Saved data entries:
○ ○ ○ ○ ○ ○ ○

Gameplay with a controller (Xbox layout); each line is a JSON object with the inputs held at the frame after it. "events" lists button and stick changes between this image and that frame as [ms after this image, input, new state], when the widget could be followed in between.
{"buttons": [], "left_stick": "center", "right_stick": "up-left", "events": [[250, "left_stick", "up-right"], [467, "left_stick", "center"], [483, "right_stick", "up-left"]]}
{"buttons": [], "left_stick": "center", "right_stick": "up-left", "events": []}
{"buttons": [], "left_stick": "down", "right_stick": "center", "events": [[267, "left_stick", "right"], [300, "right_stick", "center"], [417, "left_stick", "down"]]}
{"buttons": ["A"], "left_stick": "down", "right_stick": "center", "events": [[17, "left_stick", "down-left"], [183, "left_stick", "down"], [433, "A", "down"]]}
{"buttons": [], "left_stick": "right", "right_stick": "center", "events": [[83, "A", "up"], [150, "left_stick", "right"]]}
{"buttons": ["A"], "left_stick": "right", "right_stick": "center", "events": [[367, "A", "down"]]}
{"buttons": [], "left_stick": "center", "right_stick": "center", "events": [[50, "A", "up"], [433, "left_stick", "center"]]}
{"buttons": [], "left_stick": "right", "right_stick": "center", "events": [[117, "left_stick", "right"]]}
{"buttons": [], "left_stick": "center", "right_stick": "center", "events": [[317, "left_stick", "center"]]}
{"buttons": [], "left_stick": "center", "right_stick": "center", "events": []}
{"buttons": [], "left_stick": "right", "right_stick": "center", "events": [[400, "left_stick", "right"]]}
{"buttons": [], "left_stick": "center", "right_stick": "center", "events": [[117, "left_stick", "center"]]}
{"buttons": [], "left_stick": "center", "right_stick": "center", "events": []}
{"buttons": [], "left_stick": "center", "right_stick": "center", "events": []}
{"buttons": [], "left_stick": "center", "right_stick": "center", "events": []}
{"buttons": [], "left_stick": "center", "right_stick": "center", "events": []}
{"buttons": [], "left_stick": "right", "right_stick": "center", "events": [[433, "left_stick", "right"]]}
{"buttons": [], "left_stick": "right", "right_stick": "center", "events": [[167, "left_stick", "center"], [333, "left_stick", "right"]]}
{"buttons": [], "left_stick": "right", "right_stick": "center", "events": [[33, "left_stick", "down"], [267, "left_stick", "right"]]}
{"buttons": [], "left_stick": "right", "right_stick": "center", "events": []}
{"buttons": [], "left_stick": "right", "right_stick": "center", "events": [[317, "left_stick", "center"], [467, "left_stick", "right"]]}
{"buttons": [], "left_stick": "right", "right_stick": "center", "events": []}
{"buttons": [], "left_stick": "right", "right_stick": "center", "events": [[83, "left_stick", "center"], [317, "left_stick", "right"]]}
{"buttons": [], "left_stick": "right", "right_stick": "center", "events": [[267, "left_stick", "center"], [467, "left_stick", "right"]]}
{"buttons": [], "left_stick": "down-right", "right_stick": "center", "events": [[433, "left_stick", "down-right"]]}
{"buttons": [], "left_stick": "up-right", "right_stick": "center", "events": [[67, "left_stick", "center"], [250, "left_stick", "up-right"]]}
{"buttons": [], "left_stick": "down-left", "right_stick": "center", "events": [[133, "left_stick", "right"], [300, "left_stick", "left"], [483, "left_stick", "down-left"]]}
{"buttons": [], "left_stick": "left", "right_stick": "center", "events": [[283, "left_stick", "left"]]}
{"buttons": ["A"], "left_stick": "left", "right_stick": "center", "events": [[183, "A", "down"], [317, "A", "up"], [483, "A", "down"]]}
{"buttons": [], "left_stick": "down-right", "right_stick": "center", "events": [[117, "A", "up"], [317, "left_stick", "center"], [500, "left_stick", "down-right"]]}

○ ○ ○ ○ ○ ○ ○

**WORK ITEM**
Repeat the entries word for word. Skip none of them.

**SOLUTION**
Gameplay with a controller (Xbox layout); each line is a JSON object with the inputs held at the frame after it. "events" lists button and stick changes between this image and that frame as [ms after this image, input, new state], when the widget could be followed in between.
{"buttons": [], "left_stick": "center", "right_stick": "up-left", "events": [[250, "left_stick", "up-right"], [467, "left_stick", "center"], [483, "right_stick", "up-left"]]}
{"buttons": [], "left_stick": "center", "right_stick": "up-left", "events": []}
{"buttons": [], "left_stick": "down", "right_stick": "center", "events": [[267, "left_stick", "right"], [300, "right_stick", "center"], [417, "left_stick", "down"]]}
{"buttons": ["A"], "left_stick": "down", "right_stick": "center", "events": [[17, "left_stick", "down-left"], [183, "left_stick", "down"], [433, "A", "down"]]}
{"buttons": [], "left_stick": "right", "right_stick": "center", "events": [[83, "A", "up"], [150, "left_stick", "right"]]}
{"buttons": ["A"], "left_stick": "right", "right_stick": "center", "events": [[367, "A", "down"]]}
{"buttons": [], "left_stick": "center", "right_stick": "center", "events": [[50, "A", "up"], [433, "left_stick", "center"]]}
{"buttons": [], "left_stick": "right", "right_stick": "center", "events": [[117, "left_stick", "right"]]}
{"buttons": [], "left_stick": "center", "right_stick": "center", "events": [[317, "left_stick", "center"]]}
{"buttons": [], "left_stick": "center", "right_stick": "center", "events": []}
{"buttons": [], "left_stick": "right", "right_stick": "center", "events": [[400, "left_stick", "right"]]}
{"buttons": [], "left_stick": "center", "right_stick": "center", "events": [[117, "left_stick", "center"]]}
{"buttons": [], "left_stick": "center", "right_stick": "center", "events": []}
{"buttons": [], "left_stick": "center", "right_stick": "center", "events": []}
{"buttons": [], "left_stick": "center", "right_stick": "center", "events": []}
{"buttons": [], "left_stick": "center", "right_stick": "center", "events": []}
{"buttons": [], "left_stick": "right", "right_stick": "center", "events": [[433, "left_stick", "right"]]}
{"buttons": [], "left_stick": "right", "right_stick": "center", "events": [[167, "left_stick", "center"], [333, "left_stick", "right"]]}
{"buttons": [], "left_stick": "right", "right_stick": "center", "events": [[33, "left_stick", "down"], [267, "left_stick", "right"]]}
{"buttons": [], "left_stick": "right", "right_stick": "center", "events": []}
{"buttons": [], "left_stick": "right", "right_stick": "center", "events": [[317, "left_stick", "center"], [467, "left_stick", "right"]]}
{"buttons": [], "left_stick": "right", "right_stick": "center", "events": []}
{"buttons": [], "left_stick": "right", "right_stick": "center", "events": [[83, "left_stick", "center"], [317, "left_stick", "right"]]}
{"buttons": [], "left_stick": "right", "right_stick": "center", "events": [[267, "left_stick", "center"], [467, "left_stick", "right"]]}
{"buttons": [], "left_stick": "down-right", "right_stick": "center", "events": [[433, "left_stick", "down-right"]]}
{"buttons": [], "left_stick": "up-right", "right_stick": "center", "events": [[67, "left_stick", "center"], [250, "left_stick", "up-right"]]}
{"buttons": [], "left_stick": "down-left", "right_stick": "center", "events": [[133, "left_stick", "right"], [300, "left_stick", "left"], [483, "left_stick", "down-left"]]}
{"buttons": [], "left_stick": "left", "right_stick": "center", "events": [[283, "left_stick", "left"]]}
{"buttons": ["A"], "left_stick": "left", "right_stick": "center", "events": [[183, "A", "down"], [317, "A", "up"], [483, "A", "down"]]}
{"buttons": [], "left_stick": "down-right", "right_stick": "center", "events": [[117, "A", "up"], [317, "left_stick", "center"], [500, "left_stick", "down-right"]]}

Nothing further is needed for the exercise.